What percentage of infertile men are AZFb and AZFc deletions seen in

Answer 59

AZFb: 2% pts with infertility.

AZFc: 12% of non-obstructive azoospermia. 6% of severe oligozoospermia. 5% of severe oligospermia.

Question 60

Tell me what you know about AZFb

Answer 60

6Mb region, contains 32 genes, 50% of the region is ampliconic sequence.

Deletions can be interstitial or terminal.

Breakpoints are: P5/proxP1. P5/distalP1. P4/distalP1.

All cause severe azoospermia.

Partial deletion of AZFb (P4 palindrome only) causes reduced spermocyte maturation but can be transmitted.

Question 61

Tell me what you know about AZFc

Answer 61

3-5Mb. Contains 23 genes (7 distinct families). 100% region is ampliconic sequence. At Yq11.23.

It’s the most common Y deletion: 90% (87% are isolated AZFc).

Often have sperm in testes so IVF/ICSI is possible.

AZFc only (b2/b4) has variable infertility from azoospermia and SCOS to severe or mild oligospermia.

Question 62

What’s the name of the 2 autosomal DAZ genes

Answer 62

DAZL at 3q24.3.

BOULE at 2q33

Question 63

What are the 2 AZFc benign variants called

Answer 63

b1/b3 and b2/b3

Question 64

What are the features of del(Y)(p11)

Answer 64

Usually female with streak gonads and TS features.

If RPS4X (Xq) and RPS4Y (Yp) are present avoid TS like features.

Question 65

Define infertility

Answer 65

Failure of a couple to conceive within 12 months. Affects about 15% couples.

Question 66

Name the 5 avenues of testing that can be taken for infertile couples with very early RM (ie no POC) or no pregnancies

Answer 66

1) karyotyping male and female (structural or numerical abns).
2) analysis of male for CBAVD.
3) analysis of female for POF/POI cause.
4) analysis of male and female for other causes of infertility.
5) analysis of male for Yq deletions.

Question 67

Name the 3 avenues of testing that can be taken for infertile couples with RM

Answer 67

1) thrombophilia.
2) analysis of the POC (RCOG: karyotype of 3rd & consecutive miscarriages- 50% have chr abns).
3) parental karyotyping (about 2.5% RM couples have chr rearr).

Question 68

What other genetic causes are associated with infertility, and may be considered.

Answer 68

Obviously other phenotypes, family history would need to be considered.

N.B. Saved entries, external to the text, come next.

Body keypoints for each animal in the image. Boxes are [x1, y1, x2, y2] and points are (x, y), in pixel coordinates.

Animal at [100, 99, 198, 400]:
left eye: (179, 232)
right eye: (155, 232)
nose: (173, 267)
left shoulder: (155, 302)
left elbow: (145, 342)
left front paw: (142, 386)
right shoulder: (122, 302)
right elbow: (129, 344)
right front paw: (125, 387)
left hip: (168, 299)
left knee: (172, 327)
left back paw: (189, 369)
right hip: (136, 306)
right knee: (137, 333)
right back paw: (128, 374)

Kallman syndrome. Noonan syndrome. Androgen insensitivity syndrome. SBMA. PWS. Myotonic dystrophy. Haemachromatosis. Haemaglobinopathies.

Question 69

List some non-genetic causes of infertility.

Answer 69

Maternal age. Polycystic ovaries. Medication. Cancer. Endocrine disorders. Stress/trauma. Anatomical anomalies. Infection.

Question 70

In infertile men, what percentage have chromosomal abnormalities

Answer 70

3-13%.
90% involve a sex chromosome.

4-6% have XXY (11% azoospermia men, 0.7% Oligospermia men)

Question 71

How does a structural rearrangement cause infertility

Answer 71

1) an autosomal rearrangement that fails to get complete synapsis results in the pachytene checkpoint to be activated causing cell death (causes infert in sperm, ooctyes- bypass this checkpoint).
2) X-Y sex vesicle: is incomplete therefore regions can pair with unpaired segments of autosomal rearrangement which in turn interferes with sex vesicle formation. Eg acroP shares sequence homology with Yqh and Xcen.